スペースで区切られた単語列に対して,各単語の先頭と末尾の文字は残し,それ以外の文字の順序をランダムに並び替えるプログラムを作成せよ.ただし,長さが4以下の単語は並び替えないこととする.適当な英語の文(例えば"I couldn't believe that I could actually understand what I was reading : the phenomenal power of the human mind .")を与え,その実行結果を確認せよ.

■ 書いたコード
import random

def Typoglycemia(word):
    length = len(word)
    if length < 5:
        return word
    s = word[0]
    e = word[-1:]
    m = list(word[1:-1])
    random.shuffle(m)
    return s + "".join(m) + e

def main():
    text = "I couldn't believe that I could actually understand what I was reading : the phenomenal power of the human mind ."
    words = text.split(' ')
    result = []
    for word in words:
        result.append(Typoglycemia(word))
    print(" ".join(result))

if __name__ == '__main__':
    main()

単語の先頭と末尾の文字は残し,それ以外の文字の順序をランダムに並び替える関数Typoglycemiaを定義しました。ただし,長さが4以下の単語は並び替えないように制御しています。

これができれば、main関数で、文を空白文字で区切り、Typoglycemia関数を呼び出して得られた単語を連結させればOK.


■ 結果
I c'oulndt bevleie that I colud alactluy utdnrnsead what I was rneaidg : the peeaohnnml poewr of the hmaun mind .

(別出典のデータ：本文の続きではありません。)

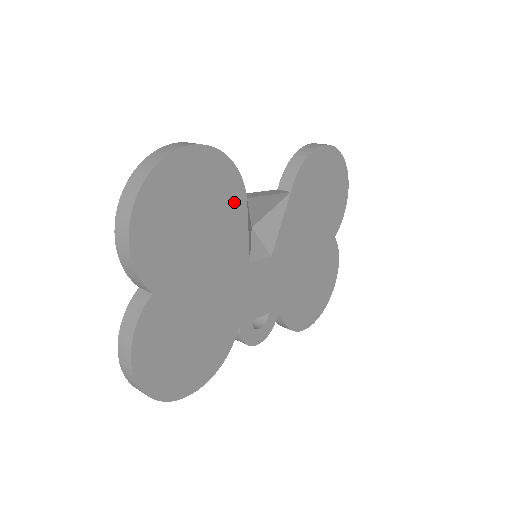
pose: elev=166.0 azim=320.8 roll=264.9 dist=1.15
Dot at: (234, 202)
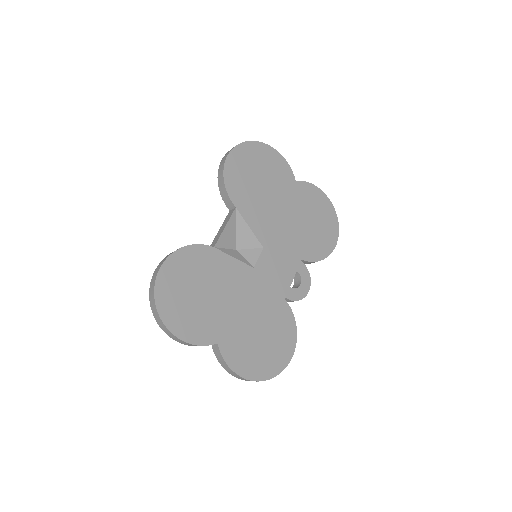
Dot at: (209, 258)
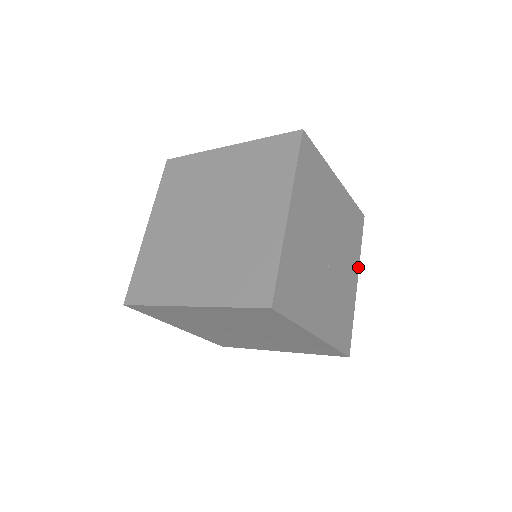
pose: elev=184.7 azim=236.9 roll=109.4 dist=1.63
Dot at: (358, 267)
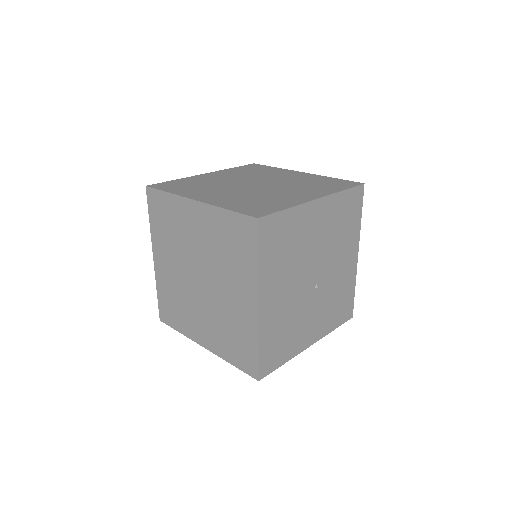
Dot at: (358, 241)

Typoglycemia とは、最初と最後の文字が合っていれば、途中の文字を並べ替えても、読めてしまう現象のことを言うらしいです。昔、ひらがなで同様のプログラムを書きました。


■ 今回のトピック(文字列操作)

文字列の最後の文字
word[-1:]

文字列の先頭と最後を除いた文字列
word[1:-1]

文字列の長さ
len(word)

文字列を空白文字で分割
line.split(' ')

複数の文字列を連結(間にカンマ)
",".join(words)


■ 今回のトピック(リスト操作)


文字列を文字リストに変換
list(word)

文字リストを文字列へ
"".join(chars)                

リストのシャッフル
import random

random.shuffle([0, 1, 2, 3, 4, 5])

リストの連結
result = []
for word in words:
    result.append(word)


■ 今回のトピック(その他)


モジュール名 __main__

以下のように書くと、そのモジュールが直接実行された場合にのみ、main()が呼び出されます。 モジュールが直接実行された場合にのみ、__name__ というシステム変数に '__main__'というモジュール名が設定されます。
if __name__ == '__main__':
    main()        


これで、「第1章: 準備運動」のすべての問題を解くことができました。

変数、条件分岐、繰り返し、文字列、辞書、集合、リスト、リスト内包表記、関数など、結構いろんなことを学べました。  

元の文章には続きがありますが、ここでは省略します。